Gadis Linglung di Taman Hiburan

Aku terus memperhatikan gadis linglung itu. Kukatakan linglung bukan karena dia bertingkah kurang waras, dia normal, sangat normal. Hanya saja pakaiannya agak kurang sesuai dipakai di tengah malam gerimis begini. Gadis linglung itu memakai gaun merah tanpa lengan dan stiletto runcing hitam mengkilap.

''Apa dia tidak kedinginan?
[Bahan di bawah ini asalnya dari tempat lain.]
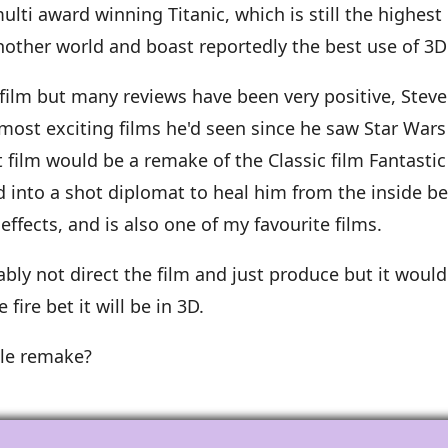
ulti award winning Titanic, which is still the highest 
 another world and boast reportedly the best use of 3D
film but many reviews have been very positive, Steve
most exciting films he'd seen since he saw Star Wars 
film would be a remake of the Classic film Fantastic 
 into a shot diplomat to heal him from the inside be
effects, and is also one of my favourite films.
ably not direct the film and just produce but it woul
 fire bet it will be in 3D.
ile remake?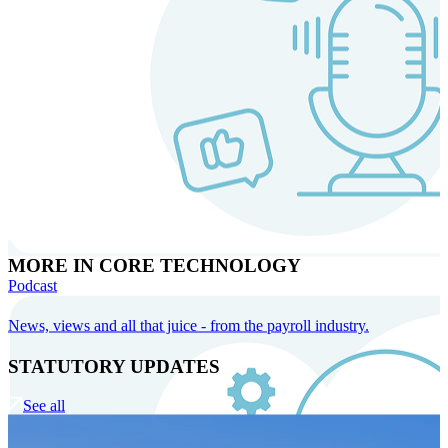
MORE IN CORE TECHNOLOGY
Podcast
News, views and all that juice - from the payroll industry.
STATUTORY UPDATES
See all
Ini taman hiburan, bukannya convention hall,'' pikirku tak habis-habis.

Gerak-geriknya mencurigakan. Jelas sekali dengan pakaian seperti itu, mata laki-laki seolah dimanjakan. Ah, dasar laki-laki. Kekasih digandeng di sebelahnya, tapi mata sibuk berpetualang. Sebentar. Aku kan juga laki-laki. Bedanya, aku sedang jalan-jalan sendirian. Aku seorang pria setia, perempuanku yang justru mata keranjang.

Gadis linglung itu berhenti di barisan antrian menuju wahana bianglala. Kuikuti dia dan ikut berdiri berjarak lima pasangan di belakangnya. Bah, kenapa dia memilih mengantri di wahana ini? Di sini, selain kami, semua pengantrinya membawa pasangan. Lagi-lagi gadis linglung itu menjadi pusat perhatian.

''Kasihan, cantik-cantik sendirian,'' gumam pemuda ceking plontos di depanku.

Agaknya gumaman itu tak luput dari kuping kekasihnya. Gadis mungil berwajah lucu itu mencengkeram lengan si ceking plontos sambil menggeram.

''Jangan jelalatan,'' katanya membuat wajah lucunya tak lucu lagi.

Tuhan, apakah adil bagi gadis linglung itu untuk dihujat perempuan-perempuan lain yang sedang cemburu? Setidaknya meski cantik, dia tak tersenyum sembarangan. Kesenduannya dan ketidakpeduliannya itulah yang menarik perhatian.

Entah dimulai siapa. Kericuhan menjalar sampai barisan depan. Para perempuan sibuk mencubit lelakinya yang terus menoleh ke arah si gadis linglung. Melihat efek chaos yang hampir terjadi, mendorongku untuk maju ke samping gadis linglung itu.

''Sayang, kamu kucari-cari ternyata di sini. Nih pakai jaketku biar nggak kedinginan,'' ujarku cuek seraya memakaikan jaketku pada si gadis linglung.

Gadis itu membuka bibir merahnya. Ia diam saja meski kutarik keluar dari antrian. Baru setelah agak jauh, kami duduk di bangku dekat wahana jet coaster yang riuh ceria.

''Maaf, tapi kehadiranmu tadi hampir memantik banyak pertengkaran,'' kataku.

Ia menunduk. Rambut gelombangnya tergerai menutupi rahang indahnya.

''Aku tahu. Senang sekali, ternyata masih ada laki-laki yang memperhatikanku.'' Kalimat pertama nan sendu terucap darinya.

''Lagi patah hati ya?'' Tebakku sok tahu.

''Kamu juga kan? Sesama penderita patah hati biasanya bisa saling mendeteksi.''

Aku tidak langsung menjawab. Keberadaanku di tempat ini memang untuk menjadi mata-mata bagi kekasihku. Sejak kulihat bahu indahnya dipeluk pemuda lain, kuputuskan hubungan kami. Patah hati. Seperti jam bagus yang dipaksa mati dengan mencabut baterenya.

''Tunanganku menikah dengan sahabatku malam ini. Makanya aku ke sini. Ya, orang brengsek memang pantas dapat bajingan. Padahal sahabatku itu sudah jutaan kali tidur berganti pria!'' Serunya penuh dendam.

''Tuhan itu adil. Makanya kita dibikin patah hati,'' tukasku.

Pandangan kami saling beradu. Dia tidak menangis. Hatiku juga tak nyeri meski sedang patah. Kami luruh dalam beribu ketidakpastian.